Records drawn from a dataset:
· · · ·
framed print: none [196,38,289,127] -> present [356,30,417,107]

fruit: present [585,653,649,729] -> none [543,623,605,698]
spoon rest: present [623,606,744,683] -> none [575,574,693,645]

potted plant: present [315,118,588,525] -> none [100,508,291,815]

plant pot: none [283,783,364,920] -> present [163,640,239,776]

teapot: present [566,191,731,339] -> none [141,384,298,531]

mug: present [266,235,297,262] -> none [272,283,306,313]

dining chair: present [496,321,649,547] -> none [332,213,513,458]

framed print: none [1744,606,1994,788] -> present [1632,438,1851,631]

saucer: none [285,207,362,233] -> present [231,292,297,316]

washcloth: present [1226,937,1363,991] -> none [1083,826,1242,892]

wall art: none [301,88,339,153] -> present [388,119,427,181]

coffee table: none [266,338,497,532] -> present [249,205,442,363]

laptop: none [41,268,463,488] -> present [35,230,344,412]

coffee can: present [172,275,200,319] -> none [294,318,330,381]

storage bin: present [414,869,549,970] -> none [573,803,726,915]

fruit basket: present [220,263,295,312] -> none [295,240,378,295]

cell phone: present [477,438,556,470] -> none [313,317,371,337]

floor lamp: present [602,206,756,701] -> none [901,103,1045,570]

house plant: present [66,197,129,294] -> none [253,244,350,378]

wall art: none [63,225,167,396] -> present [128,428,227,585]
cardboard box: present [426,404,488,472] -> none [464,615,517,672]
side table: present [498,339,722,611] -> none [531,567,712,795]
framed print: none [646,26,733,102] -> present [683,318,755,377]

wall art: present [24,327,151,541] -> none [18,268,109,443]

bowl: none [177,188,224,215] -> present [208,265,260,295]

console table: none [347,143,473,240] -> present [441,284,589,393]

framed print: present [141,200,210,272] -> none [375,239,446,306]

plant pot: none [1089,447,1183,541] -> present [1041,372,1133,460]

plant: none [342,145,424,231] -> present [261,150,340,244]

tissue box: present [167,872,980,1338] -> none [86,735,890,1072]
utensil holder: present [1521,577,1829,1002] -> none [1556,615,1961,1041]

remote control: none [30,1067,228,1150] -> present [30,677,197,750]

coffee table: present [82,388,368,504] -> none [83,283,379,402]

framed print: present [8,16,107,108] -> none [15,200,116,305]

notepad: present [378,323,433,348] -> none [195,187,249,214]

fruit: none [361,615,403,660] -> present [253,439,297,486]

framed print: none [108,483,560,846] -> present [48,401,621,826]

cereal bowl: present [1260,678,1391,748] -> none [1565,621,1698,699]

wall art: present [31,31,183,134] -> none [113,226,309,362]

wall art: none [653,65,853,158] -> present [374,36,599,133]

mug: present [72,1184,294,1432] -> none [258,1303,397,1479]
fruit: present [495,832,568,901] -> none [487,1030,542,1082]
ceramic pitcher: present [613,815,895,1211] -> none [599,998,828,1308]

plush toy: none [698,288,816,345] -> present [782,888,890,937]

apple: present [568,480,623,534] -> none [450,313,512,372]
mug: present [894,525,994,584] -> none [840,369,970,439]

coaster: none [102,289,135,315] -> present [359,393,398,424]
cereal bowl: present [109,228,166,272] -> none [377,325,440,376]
· · · ·
### [ABOUT THIS EXERCISE]
Every entry above, from first to last, should be repeated exactly.

### [REPLY]
framed print: none [196,38,289,127] -> present [356,30,417,107]

fruit: present [585,653,649,729] -> none [543,623,605,698]
spoon rest: present [623,606,744,683] -> none [575,574,693,645]

potted plant: present [315,118,588,525] -> none [100,508,291,815]

plant pot: none [283,783,364,920] -> present [163,640,239,776]

teapot: present [566,191,731,339] -> none [141,384,298,531]

mug: present [266,235,297,262] -> none [272,283,306,313]

dining chair: present [496,321,649,547] -> none [332,213,513,458]

framed print: none [1744,606,1994,788] -> present [1632,438,1851,631]

saucer: none [285,207,362,233] -> present [231,292,297,316]

washcloth: present [1226,937,1363,991] -> none [1083,826,1242,892]

wall art: none [301,88,339,153] -> present [388,119,427,181]

coffee table: none [266,338,497,532] -> present [249,205,442,363]

laptop: none [41,268,463,488] -> present [35,230,344,412]

coffee can: present [172,275,200,319] -> none [294,318,330,381]

storage bin: present [414,869,549,970] -> none [573,803,726,915]

fruit basket: present [220,263,295,312] -> none [295,240,378,295]

cell phone: present [477,438,556,470] -> none [313,317,371,337]

floor lamp: present [602,206,756,701] -> none [901,103,1045,570]

house plant: present [66,197,129,294] -> none [253,244,350,378]

wall art: none [63,225,167,396] -> present [128,428,227,585]
cardboard box: present [426,404,488,472] -> none [464,615,517,672]
side table: present [498,339,722,611] -> none [531,567,712,795]
framed print: none [646,26,733,102] -> present [683,318,755,377]

wall art: present [24,327,151,541] -> none [18,268,109,443]

bowl: none [177,188,224,215] -> present [208,265,260,295]

console table: none [347,143,473,240] -> present [441,284,589,393]

framed print: present [141,200,210,272] -> none [375,239,446,306]

plant pot: none [1089,447,1183,541] -> present [1041,372,1133,460]

plant: none [342,145,424,231] -> present [261,150,340,244]

tissue box: present [167,872,980,1338] -> none [86,735,890,1072]
utensil holder: present [1521,577,1829,1002] -> none [1556,615,1961,1041]

remote control: none [30,1067,228,1150] -> present [30,677,197,750]

coffee table: present [82,388,368,504] -> none [83,283,379,402]

framed print: present [8,16,107,108] -> none [15,200,116,305]

notepad: present [378,323,433,348] -> none [195,187,249,214]

fruit: none [361,615,403,660] -> present [253,439,297,486]

framed print: none [108,483,560,846] -> present [48,401,621,826]

cereal bowl: present [1260,678,1391,748] -> none [1565,621,1698,699]

wall art: present [31,31,183,134] -> none [113,226,309,362]

wall art: none [653,65,853,158] -> present [374,36,599,133]

mug: present [72,1184,294,1432] -> none [258,1303,397,1479]
fruit: present [495,832,568,901] -> none [487,1030,542,1082]
ceramic pitcher: present [613,815,895,1211] -> none [599,998,828,1308]

plush toy: none [698,288,816,345] -> present [782,888,890,937]

apple: present [568,480,623,534] -> none [450,313,512,372]
mug: present [894,525,994,584] -> none [840,369,970,439]

coaster: none [102,289,135,315] -> present [359,393,398,424]
cereal bowl: present [109,228,166,272] -> none [377,325,440,376]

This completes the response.